Q Why is shared education criticised by some?
A The definition of shared education remains controversial. Critics describe it as a "fuzzy" term which amounts to little more than a fudge to fully integrated education. This prompted Education Minister John O'Dowd to announce earlier this week that he will push for a statutory definition of shared education to be agreed as quickly as possible.
Vision driving the project
Education Minister John O'Dowd has described the concept of Lisanelly's shared education campus as "visionary".
He was speaking as site clearance got under way at the former Army barracks in Omagh, Co Tyrone, yesterday.

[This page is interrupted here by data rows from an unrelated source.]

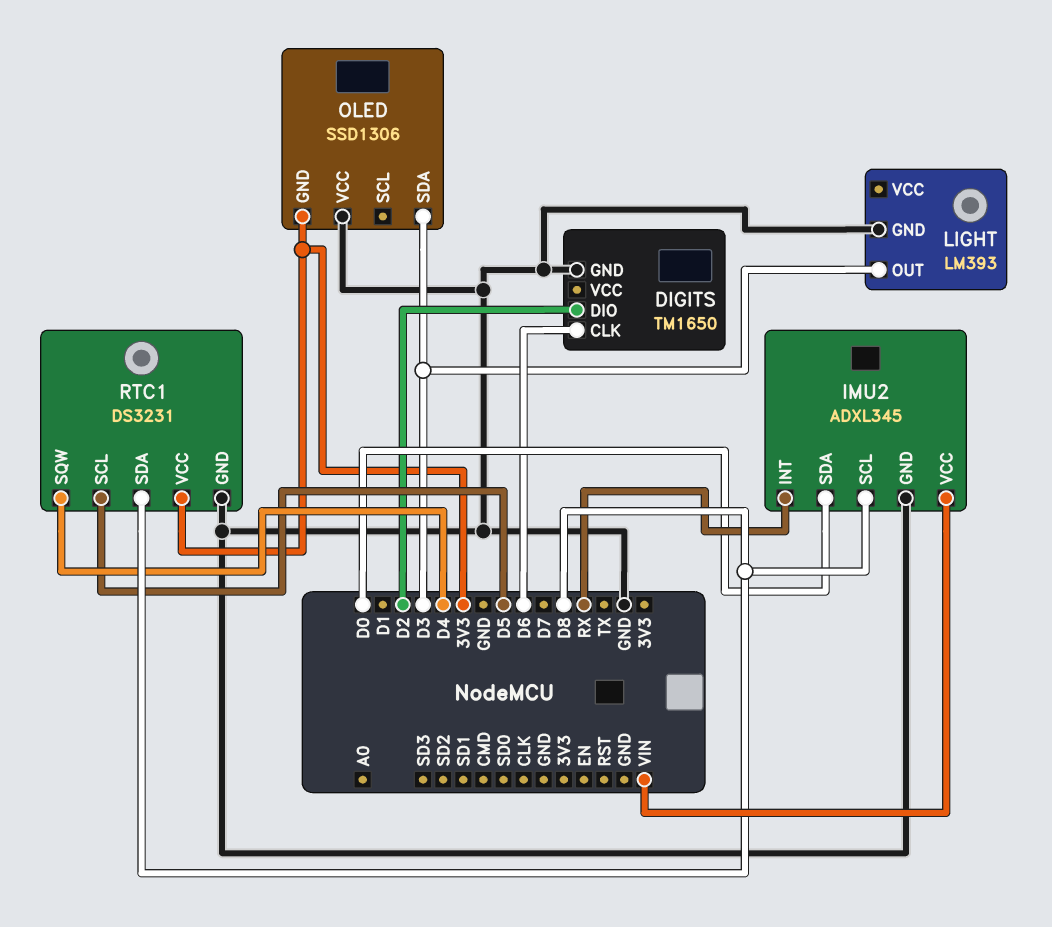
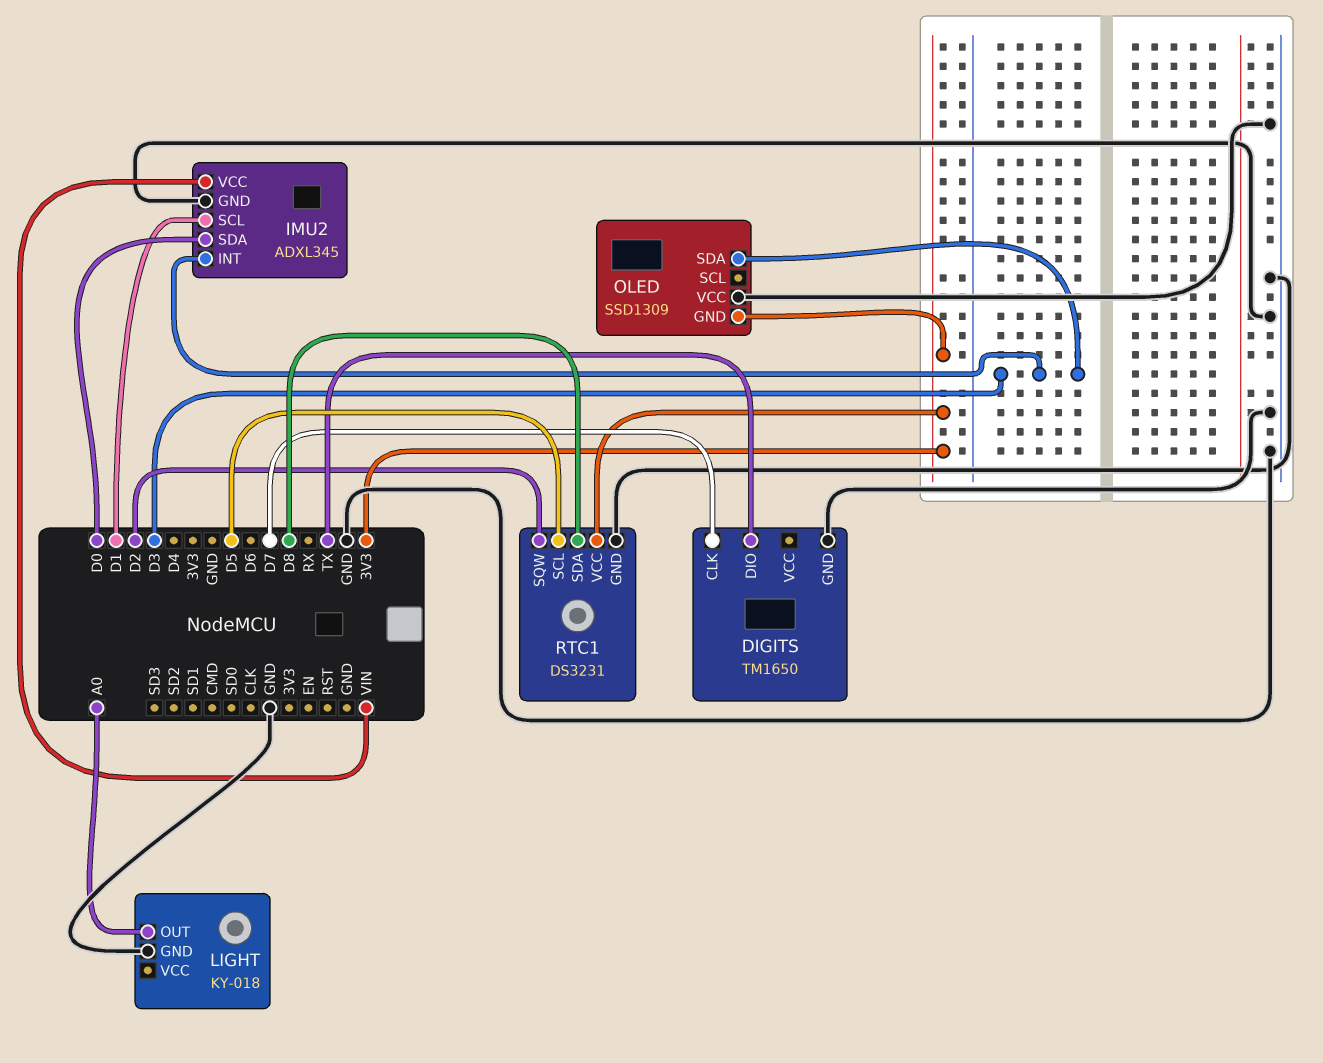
DIGITS pin CLK: D6 -> D7
DIGITS pin DIO: D2 -> TX
IMU2 pin INT: RX -> D3
IMU2 pin SCL: D8 -> D1
LIGHT: LM393 -> KY-018
LIGHT pin OUT: D3 -> A0
OLED: SSD1306 -> SSD1309
RTC1 pin SQW: D4 -> D2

The campus will bring together six schools. Construction of the first school – Arvalee School and Resource Centre – will start next year. Loreto Grammar School, Omagh High School, Sacred Heart College, Omagh Academy and Christian Brothers Grammar School will also eventually move to the site, with around 3,700 pupils set to be educated in the completed complex.
Schools relocating to Lisanelly campus will retain their individual ethos, whether it is a controlled grammar school, a maintained non-selective school or for special educational needs.
The Department of Education, which is driving forward the project to the tune of more than £120m, has described the project as a shared educational campus where controlled and maintained, grammar and non-grammar schools will share a geographical site – collaborating together while protecting their identity.
In Scotland, 200-plus schools are on a shared campus and an evaluation of shared schools in England appeared to endorse the model. It also pointed to largely supportive views from parents.